Istota ludzka jest stworzona dla dobra, które naprawdę ją spełnia, i może również ćwiczyć się w tej sztuce, sprawiając, że pewne dyspozycje stają się w niej trwałe – stwierdził papież podczas dzisiejszej audiencji ogólnej. Jego katechezę odczytał prałat z Sekretariatu Stanu Stolicy Apostolskiej. Ojciec Święty po omówieniu wad podjął dziś tematykę cnót.
Franciszek przypomniał, że ćwiczenie cnoty jest owocem długiego rozwoju, wymagającego wysiłku, a nawet cierpienia. Dodał, że osoba cnotliwa jest wierna swojemu powołaniu, w pełni realizuje samą siebie. Przykładem tego są święci.
Papież podkreślił, że nosimy w sobie obraz Boga, a cnota jest „habitualną i trwałą dyspozycją do czynienia dobra”. Jest to dobro, które pochodzi z powolnego dojrzewania osoby, aż stanie się jej cechą wewnętrzną. „Cnota jest sprawnością wolności. Jeśli jesteśmy wolni w każdym akcie i za każdym razem jesteśmy wezwani do dokonania wyboru między dobrem a złem, to cnota jest tym, co pozwala nam mieć nawyk dokonywania właściwego wyboru” – stwierdził Ojciec Święty.
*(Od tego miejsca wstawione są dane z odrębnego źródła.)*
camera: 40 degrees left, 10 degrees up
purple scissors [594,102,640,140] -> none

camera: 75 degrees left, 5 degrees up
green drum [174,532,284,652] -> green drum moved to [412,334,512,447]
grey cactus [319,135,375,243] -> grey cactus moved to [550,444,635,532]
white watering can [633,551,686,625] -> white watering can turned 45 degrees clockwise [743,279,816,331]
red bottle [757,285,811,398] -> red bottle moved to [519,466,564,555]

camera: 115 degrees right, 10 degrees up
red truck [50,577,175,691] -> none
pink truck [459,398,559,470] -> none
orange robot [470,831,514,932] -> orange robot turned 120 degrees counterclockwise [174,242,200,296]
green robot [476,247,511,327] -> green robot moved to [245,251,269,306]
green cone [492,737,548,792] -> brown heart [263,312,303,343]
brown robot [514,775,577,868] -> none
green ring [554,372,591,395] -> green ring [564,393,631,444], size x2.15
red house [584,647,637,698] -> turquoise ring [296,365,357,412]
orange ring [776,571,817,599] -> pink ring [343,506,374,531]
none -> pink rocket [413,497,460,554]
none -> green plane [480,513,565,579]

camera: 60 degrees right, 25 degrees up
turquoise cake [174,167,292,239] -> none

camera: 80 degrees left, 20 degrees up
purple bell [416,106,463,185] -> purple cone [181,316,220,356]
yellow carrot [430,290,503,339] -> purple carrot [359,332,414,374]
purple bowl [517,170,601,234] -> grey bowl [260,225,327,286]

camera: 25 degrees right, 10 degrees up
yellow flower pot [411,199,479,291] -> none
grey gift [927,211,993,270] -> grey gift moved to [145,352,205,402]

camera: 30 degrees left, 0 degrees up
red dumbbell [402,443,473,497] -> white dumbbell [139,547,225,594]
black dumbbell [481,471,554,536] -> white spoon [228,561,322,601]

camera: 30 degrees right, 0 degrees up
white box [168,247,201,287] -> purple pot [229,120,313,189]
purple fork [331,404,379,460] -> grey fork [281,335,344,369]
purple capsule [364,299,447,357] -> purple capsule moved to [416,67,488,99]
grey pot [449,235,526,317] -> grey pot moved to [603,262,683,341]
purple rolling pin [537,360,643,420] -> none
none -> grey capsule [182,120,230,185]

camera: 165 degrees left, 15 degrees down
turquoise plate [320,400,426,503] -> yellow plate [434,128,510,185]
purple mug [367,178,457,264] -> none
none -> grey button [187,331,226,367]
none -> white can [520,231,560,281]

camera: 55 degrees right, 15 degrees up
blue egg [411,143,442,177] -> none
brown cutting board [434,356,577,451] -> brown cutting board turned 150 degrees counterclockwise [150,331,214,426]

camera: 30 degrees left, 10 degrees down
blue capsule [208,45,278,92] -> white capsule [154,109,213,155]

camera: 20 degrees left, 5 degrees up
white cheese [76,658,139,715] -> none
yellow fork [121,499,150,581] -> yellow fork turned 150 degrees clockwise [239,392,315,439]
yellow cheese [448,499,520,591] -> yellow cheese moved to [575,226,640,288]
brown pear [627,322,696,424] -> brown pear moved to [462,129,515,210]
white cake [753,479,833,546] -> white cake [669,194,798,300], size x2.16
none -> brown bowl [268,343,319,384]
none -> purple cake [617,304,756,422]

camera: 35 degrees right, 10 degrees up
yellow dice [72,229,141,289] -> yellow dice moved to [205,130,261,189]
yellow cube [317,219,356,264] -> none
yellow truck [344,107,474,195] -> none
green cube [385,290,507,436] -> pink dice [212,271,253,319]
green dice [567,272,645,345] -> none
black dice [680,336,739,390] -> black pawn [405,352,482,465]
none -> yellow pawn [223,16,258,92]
Franciszek zaznaczył, że pomocą w nabyciu cnoty jest łaska Boża, która zawsze poprzedza nasze działanie moralne. Ponadto winniśmy pamiętać, że cnota wzrasta i może być pielęgnowana. Dlatego trzeba prosić o dar mądrości, która potrafi uczyć się na błędach, aby dobrze pokierować życiem. Potrzebujemy też dobrej woli: zdolności do wybierania dobra, do kształtowania siebie poprzez ćwiczenia ascetyczne, unikając wykroczeń – wskazał papież.